Written task: Quote the dashi article word for word between "- The Transition" and "the dashi concept.", inclusive.

Document text:
--------------------------------------------------

THE SECRET TO UMAMI IS IN THE DASHI! LOOKING INTO DASHI IN RAMEN.
Published: Jan 20, 2023/ Last Updated:Jan 20, 2023
- 9 min read
Dear ramen fans across the country, how are you holding up during this cold winter weather? This season can make outdoor excursions seem like a chore, but it’s precisely this kind of weather that adds some extra flavor to a bowl of ramen. Ramen warms you up from the inside out, which is why we encourage you to enjoy it at home or at a restaurant during the cold winter season.
What is the star ingredient in ramen that makes it popular, especially during the cold winter season? The answer is in the ramen soup. In our previous blog post (see WHAT IS RAMEN? HOW THE HISTORY AND ELEMENTS LEAD TO MODERN-DAY RAMEN), we have mentioned that the soup is broadly divided into three components: dashi (soup stock), tare (sauce), and fat/oil. In this article, we would like to focus on the “dashi” element, which contains most of the umami flavor that influences our perception of ramen’s taste. By learning more about the umami in ramen, you’ll appreciate the depth of flavor and thus enjoy the dish to the fullest. So, let’s get started!
- History of “Dashi” in Japan
- How did the Japanese discover “umami”?
- What is “Umami Synergy?”
- The Transition of Dashi in Ramen
■History of “Dashi” in Japan
First, let’s start by unpacking the history of dashi (≒broth) in Japan, which dates back as far as the Jomon period (ca. 13,000–300 BC). Common foods of the time were mushrooms, shellfish, fish and meat, but they were difficult to eat raw, so the Jomon people came up with the idea of boiling the ingredients in earthenware. In doing so, they inadvertently stumbled upon the method of making broth, as the flavors of the different ingredients seasoned the water. This discovery is said to be the beginning of the dashi concept.
In Japan, the two most representative ingredients for dashi soup stock are kombu (kelp) and bonito, both of which appear in documents as early as the Nara period (710-794). At that time, kelp was used as a gift to the Imperial Court and bonito was used as a tax to be paid to the Imperial Court.
However, the term “dashi” itself did not become common until the Edo period (1603-1868), when it was discovered in cookbooks that were accessible to the general public. In addition to kombu and bonito, other commonly used ingredients for dashi are niboshi (dried sardines) and dried shiitake mushrooms. The process of smoking bonito was established in the Edo period, and eventually evolved into katsuobushi (dried bonito flakes), which allows higher preservability and more concentrated umami flavor.

--------------------------------------------------

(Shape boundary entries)
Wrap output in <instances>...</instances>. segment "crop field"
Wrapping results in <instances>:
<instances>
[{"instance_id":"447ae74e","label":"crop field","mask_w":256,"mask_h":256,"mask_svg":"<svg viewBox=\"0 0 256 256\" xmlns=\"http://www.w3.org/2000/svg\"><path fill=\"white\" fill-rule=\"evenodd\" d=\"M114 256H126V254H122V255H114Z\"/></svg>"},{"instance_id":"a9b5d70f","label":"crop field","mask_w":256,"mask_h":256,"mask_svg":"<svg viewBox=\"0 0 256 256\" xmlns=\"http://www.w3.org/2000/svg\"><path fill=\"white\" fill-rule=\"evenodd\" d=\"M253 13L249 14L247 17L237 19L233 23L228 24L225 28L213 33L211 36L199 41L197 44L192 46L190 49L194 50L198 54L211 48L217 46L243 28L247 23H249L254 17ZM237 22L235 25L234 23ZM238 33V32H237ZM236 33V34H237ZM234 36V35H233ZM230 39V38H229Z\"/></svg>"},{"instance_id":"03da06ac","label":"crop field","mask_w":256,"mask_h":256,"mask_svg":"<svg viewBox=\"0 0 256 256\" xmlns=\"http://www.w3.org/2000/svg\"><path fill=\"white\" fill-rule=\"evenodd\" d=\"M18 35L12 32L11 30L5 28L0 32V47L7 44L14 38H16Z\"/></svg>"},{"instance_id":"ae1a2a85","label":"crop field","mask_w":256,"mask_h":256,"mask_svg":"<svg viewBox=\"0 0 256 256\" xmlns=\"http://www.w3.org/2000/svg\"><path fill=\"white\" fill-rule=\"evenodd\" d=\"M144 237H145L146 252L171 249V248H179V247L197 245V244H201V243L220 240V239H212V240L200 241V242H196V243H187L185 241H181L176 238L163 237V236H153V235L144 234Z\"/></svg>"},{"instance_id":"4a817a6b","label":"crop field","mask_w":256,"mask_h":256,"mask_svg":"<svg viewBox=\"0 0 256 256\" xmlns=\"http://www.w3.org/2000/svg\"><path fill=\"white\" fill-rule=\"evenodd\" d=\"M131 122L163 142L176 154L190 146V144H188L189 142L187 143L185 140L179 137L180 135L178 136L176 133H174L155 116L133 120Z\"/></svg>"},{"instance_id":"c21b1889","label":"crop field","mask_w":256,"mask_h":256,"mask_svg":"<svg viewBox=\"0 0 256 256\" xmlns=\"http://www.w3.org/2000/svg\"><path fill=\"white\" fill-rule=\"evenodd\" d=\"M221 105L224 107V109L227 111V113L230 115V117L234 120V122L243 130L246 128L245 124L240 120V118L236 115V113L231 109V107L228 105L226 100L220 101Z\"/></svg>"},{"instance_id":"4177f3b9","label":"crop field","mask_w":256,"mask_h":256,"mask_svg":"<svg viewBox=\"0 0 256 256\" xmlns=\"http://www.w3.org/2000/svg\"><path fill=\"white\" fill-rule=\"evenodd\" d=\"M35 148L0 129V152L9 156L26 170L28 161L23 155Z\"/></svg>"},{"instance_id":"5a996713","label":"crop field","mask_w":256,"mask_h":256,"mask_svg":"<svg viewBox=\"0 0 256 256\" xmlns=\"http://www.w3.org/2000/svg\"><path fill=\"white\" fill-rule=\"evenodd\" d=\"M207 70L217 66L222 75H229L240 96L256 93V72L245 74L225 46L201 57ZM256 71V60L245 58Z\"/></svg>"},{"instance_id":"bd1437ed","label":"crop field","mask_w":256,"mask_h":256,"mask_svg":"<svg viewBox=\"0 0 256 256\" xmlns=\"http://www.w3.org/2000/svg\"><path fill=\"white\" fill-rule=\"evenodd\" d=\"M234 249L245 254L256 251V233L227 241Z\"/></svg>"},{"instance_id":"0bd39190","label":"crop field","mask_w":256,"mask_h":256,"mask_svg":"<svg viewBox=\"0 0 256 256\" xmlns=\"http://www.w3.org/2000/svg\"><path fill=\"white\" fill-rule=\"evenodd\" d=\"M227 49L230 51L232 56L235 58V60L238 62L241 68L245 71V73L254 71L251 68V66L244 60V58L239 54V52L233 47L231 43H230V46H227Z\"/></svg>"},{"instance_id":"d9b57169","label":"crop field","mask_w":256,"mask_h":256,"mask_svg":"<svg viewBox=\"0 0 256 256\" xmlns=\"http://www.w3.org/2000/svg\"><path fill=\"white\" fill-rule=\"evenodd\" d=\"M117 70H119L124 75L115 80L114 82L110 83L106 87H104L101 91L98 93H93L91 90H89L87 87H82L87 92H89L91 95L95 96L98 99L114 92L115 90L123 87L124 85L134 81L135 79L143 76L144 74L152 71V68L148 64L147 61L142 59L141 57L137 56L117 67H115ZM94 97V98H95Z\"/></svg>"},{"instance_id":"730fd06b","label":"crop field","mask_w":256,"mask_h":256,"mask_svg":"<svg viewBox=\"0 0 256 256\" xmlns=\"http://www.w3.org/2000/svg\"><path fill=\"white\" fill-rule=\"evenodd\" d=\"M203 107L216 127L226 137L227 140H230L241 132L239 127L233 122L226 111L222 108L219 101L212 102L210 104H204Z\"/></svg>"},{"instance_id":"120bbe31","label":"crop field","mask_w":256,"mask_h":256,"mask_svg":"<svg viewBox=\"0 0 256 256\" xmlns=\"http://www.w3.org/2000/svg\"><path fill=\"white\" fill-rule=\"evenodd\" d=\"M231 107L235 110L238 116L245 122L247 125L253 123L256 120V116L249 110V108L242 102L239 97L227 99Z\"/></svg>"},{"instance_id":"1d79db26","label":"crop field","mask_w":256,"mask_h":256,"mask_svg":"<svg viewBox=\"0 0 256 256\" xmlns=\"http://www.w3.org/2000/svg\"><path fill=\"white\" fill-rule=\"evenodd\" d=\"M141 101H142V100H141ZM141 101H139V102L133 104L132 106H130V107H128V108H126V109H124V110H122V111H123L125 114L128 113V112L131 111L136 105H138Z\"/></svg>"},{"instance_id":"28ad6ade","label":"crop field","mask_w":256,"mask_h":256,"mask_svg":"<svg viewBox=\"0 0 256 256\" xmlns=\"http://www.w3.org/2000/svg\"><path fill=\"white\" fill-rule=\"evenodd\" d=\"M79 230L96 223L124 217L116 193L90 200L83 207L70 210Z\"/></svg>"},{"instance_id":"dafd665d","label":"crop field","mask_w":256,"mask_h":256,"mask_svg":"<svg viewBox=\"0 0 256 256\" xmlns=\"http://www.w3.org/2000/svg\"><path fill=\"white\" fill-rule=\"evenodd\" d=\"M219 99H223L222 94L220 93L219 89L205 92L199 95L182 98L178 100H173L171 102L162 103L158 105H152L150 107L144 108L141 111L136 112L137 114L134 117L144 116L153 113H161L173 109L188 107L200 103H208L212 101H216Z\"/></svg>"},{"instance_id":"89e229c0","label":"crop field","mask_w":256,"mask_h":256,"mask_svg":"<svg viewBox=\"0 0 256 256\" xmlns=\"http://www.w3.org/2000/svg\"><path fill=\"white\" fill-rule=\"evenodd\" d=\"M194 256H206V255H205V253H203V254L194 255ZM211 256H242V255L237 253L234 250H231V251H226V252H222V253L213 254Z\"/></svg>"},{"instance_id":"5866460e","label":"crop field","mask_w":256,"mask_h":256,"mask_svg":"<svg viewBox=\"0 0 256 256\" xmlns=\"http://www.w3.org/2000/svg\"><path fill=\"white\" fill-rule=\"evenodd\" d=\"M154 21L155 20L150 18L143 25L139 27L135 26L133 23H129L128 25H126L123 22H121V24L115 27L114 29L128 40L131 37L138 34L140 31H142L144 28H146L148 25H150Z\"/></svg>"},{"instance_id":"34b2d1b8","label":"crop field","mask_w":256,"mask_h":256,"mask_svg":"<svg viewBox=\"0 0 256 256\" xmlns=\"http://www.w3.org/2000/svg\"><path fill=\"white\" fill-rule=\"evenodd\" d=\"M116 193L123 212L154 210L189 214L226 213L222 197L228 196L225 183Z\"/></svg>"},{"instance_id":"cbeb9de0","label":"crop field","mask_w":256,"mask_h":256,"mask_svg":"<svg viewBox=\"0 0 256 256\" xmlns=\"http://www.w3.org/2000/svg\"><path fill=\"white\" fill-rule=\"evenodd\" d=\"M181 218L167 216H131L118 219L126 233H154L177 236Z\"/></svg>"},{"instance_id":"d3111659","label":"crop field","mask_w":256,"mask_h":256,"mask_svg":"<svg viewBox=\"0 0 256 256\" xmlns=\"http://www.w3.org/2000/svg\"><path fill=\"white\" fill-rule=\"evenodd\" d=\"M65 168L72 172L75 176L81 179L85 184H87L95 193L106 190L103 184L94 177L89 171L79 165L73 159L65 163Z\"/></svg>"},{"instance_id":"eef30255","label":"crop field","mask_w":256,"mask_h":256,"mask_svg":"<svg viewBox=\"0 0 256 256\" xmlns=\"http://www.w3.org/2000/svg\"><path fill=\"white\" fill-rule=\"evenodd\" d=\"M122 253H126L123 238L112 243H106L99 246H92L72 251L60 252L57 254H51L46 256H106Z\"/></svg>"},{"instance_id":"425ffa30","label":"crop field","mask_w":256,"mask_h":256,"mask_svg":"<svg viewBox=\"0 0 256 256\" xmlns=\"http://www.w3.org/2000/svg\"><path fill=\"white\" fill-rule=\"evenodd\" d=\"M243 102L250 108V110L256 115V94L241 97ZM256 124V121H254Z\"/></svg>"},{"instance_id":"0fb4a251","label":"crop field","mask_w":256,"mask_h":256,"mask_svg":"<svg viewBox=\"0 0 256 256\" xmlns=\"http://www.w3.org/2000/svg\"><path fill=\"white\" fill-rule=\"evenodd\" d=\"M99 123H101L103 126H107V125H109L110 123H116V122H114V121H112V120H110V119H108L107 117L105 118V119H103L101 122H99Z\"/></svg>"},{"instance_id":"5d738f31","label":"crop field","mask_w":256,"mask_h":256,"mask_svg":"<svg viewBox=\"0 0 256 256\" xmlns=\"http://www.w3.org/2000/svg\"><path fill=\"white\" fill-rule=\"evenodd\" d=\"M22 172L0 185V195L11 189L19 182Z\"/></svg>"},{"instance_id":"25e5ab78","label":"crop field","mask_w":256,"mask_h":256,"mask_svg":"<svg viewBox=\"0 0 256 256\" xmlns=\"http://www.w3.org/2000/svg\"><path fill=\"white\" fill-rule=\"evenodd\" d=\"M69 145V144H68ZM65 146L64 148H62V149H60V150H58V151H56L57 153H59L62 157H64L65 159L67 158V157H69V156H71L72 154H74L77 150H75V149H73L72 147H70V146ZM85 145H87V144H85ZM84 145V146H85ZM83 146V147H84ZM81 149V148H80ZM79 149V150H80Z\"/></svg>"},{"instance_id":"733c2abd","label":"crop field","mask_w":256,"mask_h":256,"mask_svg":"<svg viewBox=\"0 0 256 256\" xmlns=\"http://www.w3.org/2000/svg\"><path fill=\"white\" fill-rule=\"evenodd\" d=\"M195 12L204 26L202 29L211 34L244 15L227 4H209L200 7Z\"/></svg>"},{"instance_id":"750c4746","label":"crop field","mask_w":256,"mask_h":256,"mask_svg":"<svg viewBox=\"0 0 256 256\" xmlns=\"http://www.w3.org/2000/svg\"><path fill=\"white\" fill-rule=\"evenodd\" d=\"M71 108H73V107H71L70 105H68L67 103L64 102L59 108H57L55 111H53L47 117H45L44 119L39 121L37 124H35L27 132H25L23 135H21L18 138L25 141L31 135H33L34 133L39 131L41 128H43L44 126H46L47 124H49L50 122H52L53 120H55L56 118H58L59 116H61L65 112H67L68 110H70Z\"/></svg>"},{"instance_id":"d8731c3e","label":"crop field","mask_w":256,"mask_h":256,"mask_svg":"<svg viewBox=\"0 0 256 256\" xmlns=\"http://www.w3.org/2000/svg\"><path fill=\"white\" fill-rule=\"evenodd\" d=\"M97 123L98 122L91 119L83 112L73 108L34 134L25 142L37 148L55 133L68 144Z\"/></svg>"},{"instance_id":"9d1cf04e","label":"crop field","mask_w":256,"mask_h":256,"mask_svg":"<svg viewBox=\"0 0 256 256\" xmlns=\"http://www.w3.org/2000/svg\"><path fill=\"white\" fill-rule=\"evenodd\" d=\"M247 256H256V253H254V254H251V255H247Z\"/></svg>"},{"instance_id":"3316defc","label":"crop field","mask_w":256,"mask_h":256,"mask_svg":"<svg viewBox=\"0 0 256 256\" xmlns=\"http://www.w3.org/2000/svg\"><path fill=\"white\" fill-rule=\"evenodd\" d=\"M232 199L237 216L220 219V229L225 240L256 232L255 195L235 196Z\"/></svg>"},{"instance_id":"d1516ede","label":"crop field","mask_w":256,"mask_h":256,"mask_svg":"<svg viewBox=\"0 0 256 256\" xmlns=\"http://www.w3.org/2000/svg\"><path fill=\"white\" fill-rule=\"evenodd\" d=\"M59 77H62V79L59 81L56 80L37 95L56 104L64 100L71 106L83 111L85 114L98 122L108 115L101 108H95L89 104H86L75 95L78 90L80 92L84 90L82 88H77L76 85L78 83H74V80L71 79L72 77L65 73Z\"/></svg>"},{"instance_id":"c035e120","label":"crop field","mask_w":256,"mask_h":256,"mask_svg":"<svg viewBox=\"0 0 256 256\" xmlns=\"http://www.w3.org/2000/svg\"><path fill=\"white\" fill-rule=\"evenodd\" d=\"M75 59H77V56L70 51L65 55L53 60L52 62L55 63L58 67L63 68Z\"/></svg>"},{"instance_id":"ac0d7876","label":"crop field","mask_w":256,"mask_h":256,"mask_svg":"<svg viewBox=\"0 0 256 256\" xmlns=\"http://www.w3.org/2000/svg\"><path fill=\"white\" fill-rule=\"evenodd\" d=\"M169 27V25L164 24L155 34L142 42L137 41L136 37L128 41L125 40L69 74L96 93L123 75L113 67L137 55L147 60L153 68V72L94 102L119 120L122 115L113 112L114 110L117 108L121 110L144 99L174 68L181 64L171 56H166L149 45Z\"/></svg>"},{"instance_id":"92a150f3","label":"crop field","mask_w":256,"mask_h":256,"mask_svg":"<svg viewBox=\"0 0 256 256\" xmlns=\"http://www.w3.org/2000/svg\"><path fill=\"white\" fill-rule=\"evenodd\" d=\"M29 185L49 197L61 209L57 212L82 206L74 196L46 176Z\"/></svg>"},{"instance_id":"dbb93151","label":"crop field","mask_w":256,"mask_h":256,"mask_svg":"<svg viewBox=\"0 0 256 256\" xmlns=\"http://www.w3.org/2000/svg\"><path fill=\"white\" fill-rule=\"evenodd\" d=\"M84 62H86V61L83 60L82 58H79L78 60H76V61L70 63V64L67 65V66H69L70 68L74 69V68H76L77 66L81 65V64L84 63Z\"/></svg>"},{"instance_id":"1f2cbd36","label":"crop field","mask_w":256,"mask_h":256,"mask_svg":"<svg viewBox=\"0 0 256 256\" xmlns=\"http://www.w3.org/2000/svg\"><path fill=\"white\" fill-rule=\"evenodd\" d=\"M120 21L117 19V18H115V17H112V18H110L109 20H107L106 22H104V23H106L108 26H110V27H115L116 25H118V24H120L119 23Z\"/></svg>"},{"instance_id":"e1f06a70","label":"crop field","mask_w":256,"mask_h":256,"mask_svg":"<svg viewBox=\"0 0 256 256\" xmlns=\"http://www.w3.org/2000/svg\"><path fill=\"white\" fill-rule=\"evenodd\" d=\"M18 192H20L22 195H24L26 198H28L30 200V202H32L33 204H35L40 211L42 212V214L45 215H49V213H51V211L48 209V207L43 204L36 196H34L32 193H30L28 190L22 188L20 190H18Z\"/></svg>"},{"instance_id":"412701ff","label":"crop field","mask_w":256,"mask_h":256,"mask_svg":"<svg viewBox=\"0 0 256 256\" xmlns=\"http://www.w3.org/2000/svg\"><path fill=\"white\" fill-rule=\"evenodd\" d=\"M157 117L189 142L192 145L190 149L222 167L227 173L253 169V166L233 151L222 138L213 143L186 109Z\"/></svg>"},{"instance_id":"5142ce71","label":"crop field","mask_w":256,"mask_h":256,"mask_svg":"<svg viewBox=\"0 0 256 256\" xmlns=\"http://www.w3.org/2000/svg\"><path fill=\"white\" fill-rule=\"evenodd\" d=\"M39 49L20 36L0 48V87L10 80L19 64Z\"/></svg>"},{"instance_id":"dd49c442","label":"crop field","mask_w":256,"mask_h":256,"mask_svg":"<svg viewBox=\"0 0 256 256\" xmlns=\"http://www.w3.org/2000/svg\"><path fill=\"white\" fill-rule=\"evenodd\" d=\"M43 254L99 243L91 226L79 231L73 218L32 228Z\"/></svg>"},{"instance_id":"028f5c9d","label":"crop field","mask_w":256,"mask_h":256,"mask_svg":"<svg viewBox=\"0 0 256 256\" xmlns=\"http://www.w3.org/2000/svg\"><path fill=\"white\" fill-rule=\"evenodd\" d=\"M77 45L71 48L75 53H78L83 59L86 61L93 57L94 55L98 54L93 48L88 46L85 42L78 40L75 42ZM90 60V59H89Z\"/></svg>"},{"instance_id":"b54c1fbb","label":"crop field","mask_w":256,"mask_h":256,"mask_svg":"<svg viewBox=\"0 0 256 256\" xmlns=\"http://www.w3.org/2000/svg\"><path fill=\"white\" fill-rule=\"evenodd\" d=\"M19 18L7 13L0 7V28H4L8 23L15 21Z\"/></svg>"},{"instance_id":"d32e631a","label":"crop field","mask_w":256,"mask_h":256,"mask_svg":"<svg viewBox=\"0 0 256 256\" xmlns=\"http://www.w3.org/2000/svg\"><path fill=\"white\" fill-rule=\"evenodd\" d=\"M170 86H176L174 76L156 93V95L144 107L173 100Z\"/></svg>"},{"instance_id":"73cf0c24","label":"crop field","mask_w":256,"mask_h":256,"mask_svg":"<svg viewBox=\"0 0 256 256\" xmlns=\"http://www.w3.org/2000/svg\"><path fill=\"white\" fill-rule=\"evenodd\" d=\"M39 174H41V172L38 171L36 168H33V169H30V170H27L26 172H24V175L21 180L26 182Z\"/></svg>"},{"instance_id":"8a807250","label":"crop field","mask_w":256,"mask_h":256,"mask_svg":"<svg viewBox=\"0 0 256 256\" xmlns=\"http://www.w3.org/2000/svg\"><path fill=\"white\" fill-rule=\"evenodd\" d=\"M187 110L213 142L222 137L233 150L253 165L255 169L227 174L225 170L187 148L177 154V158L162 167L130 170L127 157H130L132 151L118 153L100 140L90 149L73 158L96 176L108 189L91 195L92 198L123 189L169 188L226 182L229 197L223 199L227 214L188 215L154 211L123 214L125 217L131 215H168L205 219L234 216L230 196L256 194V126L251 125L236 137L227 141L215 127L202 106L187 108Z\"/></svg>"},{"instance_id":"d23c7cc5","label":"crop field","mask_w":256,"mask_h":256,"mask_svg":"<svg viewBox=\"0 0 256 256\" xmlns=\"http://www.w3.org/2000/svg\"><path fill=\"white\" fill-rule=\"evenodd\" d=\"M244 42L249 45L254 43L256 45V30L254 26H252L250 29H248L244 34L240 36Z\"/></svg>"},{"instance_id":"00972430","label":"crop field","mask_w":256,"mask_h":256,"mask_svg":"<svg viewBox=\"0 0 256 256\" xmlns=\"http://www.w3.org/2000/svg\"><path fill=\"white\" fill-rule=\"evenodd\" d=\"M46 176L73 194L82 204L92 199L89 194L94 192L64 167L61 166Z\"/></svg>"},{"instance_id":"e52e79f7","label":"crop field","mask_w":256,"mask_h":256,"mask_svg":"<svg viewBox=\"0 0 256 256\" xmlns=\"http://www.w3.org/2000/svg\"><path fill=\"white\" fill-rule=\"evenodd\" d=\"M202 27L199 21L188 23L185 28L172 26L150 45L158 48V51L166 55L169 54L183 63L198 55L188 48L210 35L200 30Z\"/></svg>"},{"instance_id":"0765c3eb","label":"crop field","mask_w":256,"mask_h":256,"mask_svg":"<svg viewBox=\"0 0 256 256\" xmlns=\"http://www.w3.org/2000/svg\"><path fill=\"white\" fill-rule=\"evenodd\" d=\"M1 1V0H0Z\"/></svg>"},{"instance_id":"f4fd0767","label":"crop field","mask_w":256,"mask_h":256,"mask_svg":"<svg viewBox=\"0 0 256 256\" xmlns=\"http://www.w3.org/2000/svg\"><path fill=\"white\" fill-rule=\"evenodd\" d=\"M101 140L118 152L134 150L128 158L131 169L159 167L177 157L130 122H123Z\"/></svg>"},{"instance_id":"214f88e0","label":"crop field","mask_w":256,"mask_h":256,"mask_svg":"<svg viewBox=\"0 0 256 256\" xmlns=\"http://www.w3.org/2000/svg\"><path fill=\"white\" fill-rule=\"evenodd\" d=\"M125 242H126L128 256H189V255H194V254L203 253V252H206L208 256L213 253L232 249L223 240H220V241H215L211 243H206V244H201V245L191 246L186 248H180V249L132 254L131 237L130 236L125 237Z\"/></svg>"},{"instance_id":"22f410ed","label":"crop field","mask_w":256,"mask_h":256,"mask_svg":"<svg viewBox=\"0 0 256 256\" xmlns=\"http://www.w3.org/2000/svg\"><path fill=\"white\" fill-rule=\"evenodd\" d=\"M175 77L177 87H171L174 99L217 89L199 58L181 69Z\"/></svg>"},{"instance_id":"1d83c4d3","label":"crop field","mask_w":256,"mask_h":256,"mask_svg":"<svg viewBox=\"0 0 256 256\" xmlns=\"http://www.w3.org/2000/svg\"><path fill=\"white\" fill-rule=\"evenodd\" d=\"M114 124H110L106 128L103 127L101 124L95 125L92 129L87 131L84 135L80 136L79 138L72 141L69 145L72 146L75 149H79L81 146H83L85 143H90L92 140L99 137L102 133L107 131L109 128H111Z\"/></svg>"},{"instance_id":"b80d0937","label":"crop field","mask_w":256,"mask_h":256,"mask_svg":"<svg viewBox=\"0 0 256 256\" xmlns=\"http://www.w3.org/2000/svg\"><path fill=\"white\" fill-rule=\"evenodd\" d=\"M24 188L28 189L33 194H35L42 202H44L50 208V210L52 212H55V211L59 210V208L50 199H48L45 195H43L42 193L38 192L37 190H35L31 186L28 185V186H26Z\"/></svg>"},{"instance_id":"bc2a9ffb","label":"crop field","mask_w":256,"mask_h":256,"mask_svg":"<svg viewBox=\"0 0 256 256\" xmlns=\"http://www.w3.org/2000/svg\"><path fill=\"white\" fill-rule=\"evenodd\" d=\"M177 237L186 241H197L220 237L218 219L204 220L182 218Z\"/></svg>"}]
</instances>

--------------------------------------------------

Complete output:
- The Transition of Dashi in Ramen
■History of “Dashi” in Japan
First, let’s start by unpacking the history of dashi (≒broth) in Japan, which dates back as far as the Jomon period (ca. 13,000–300 BC). Common foods of the time were mushrooms, shellfish, fish and meat, but they were difficult to eat raw, so the Jomon people came up with the idea of boiling the ingredients in earthenware. In doing so, they inadvertently stumbled upon the method of making broth, as the flavors of the different ingredients seasoned the water. This discovery is said to be the beginning of the dashi concept.